My Good Friend SAD

SAD took over the other day, out of the blue. For no logical reason it swooped in on me and stole the happy song I’d been singing for so many weeks, leaving my heart just thumping slowly with no joyful rhythm, like heavy boots dragging toward a mission that held no purpose or value. To the person in the boots. Not the actual boots. Though I have heard that boots of combat take on the spiritual presence of the men and women walking in them. So maybe the boots are dreading the mission too. I don’t know.

I just made that up. But it could be true. Boots with their owner’s aura.

SAD, so very. From seemingly nowhere. I felt stunned and the back of my eyeballs went heavy with aching desolation. Some of you might know of this weird eyeball phenomena. It’s not tears. I do that plenty. Tears are healthy. They contain natural antidepressants. It’s GOOD to cry people.

The aching desolate eyeballs deal is an actual complication due to a heart that has gone joyless without any kind of warning from the brain thereby getting all stiff and building up pressure that is somehow linked directly to the eyeballs. And it causes temporary blindness to anything nifty.

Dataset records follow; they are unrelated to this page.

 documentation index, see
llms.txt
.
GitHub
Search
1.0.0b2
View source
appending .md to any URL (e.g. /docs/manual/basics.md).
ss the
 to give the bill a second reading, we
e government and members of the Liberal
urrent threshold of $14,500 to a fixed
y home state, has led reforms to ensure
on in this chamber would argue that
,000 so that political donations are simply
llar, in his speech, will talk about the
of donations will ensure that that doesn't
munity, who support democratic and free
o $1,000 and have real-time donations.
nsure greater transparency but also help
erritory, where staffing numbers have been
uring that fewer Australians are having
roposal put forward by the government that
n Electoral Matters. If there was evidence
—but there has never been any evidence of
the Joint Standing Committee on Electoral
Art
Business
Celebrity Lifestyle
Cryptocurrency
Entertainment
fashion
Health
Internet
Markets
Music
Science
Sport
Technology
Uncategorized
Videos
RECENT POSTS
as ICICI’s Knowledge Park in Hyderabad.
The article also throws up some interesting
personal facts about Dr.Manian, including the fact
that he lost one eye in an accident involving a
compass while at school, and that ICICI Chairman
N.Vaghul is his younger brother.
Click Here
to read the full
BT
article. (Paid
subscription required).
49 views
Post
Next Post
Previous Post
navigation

That sounded pretty scientific huh?

Anyhow.

SAD doesn’t come that often to me. So usually I can logic my way through it. I told a friend I was trying to look at my current SAD as a heads up to pay more attention to smiling people and realize that they just might be faking and not really super happy at the moment. Or they could be on the verge of a total SAD meltdown. You just don’t know for sure. Smiling people are WARRIORS and need encouragement! They need carbs! They need people to look at them all the way to their bones and say: “I SEE you! You’re doing great! You will BE OK! Your heart will catch up with your smile if it hasn’t already today! I understand you to be STRONG, great smiling warrior!”

But I still felt SAD even with this new purpose created in my very logical brain: feeling compassion for smiling people. So I went to bed. After I ate some spaghetti.

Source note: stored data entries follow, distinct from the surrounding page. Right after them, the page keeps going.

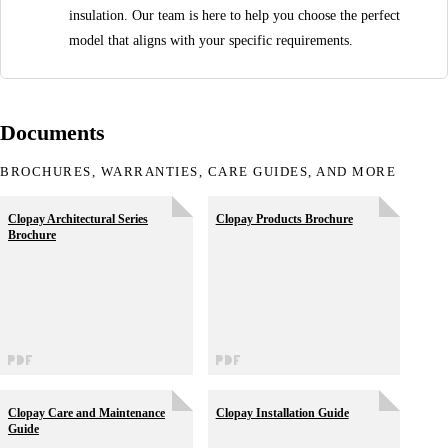
insulation. Our team is here to help you choose the perfect
model that aligns with your specific requirements.
Documents
BROCHURES, WARRANTIES, CARE GUIDES, AND MORE
Clopay Architectural Series
Clopay Products Brochure
Brochure
Clopay Care and Maintenance
Clopay Installation Guide
Guide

And the next day, feeling a little better (from the carbs) I kept the smiling people idea in my head.

Enter me, into Walmart, just a few days before Christmas. People are frantic. They are rushing, grumpy, many focused on trying to make a little bit of money go a longer way than what reality deems. I waited in the long check-out line and just watched the Walmart lady cheerfully smile at vacant eyed, self-absorbed customers. That’s me so often.  I just want to get my shit done and get the heck out.

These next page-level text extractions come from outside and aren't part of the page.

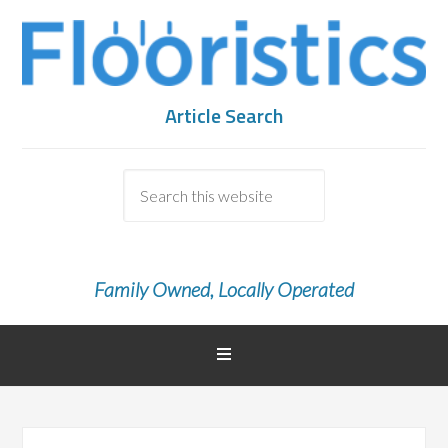
Article Search
Family Owned, Locally Operated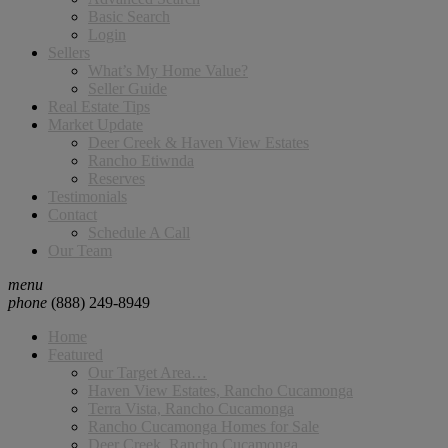
Basic Search
Login
Sellers
What’s My Home Value?
Seller Guide
Real Estate Tips
Market Update
Deer Creek & Haven View Estates
Rancho Etiwnda
Reserves
Testimonials
Contact
Schedule A Call
Our Team
menu
phone
(888) 249-8949
Home
Featured
Our Target Area…
Haven View Estates, Rancho Cucamonga
Terra Vista, Rancho Cucamonga
Rancho Cucamonga Homes for Sale
Deer Creek, Rancho Cucamonga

But when it’s my turn in line, I smile, looking all the way into her eyes and ask “How are you holding up?” She is kind of stunned by the question for half a second and then there is this amazing transformation: the smile goes from her mouth to her EYES and she goes from an average woman to a radiant beauty.

She says to me: “I’m doing okay! Thank you. I have just been feeling really SAD because we just had an incident where this poor sweet little elderly lady had her wallet stolen. It just breaks my heart the things that happen in this world, especially during Christmas.”

I say “Oh! So sad. I’m sorry that this bad thing happened! But try and keep the faith that there is way more goodness going on than bad, yes? Don’t let SAD make you blind to that.”

“Yes!” she says, smiling at me for real; me smiling for real back at her.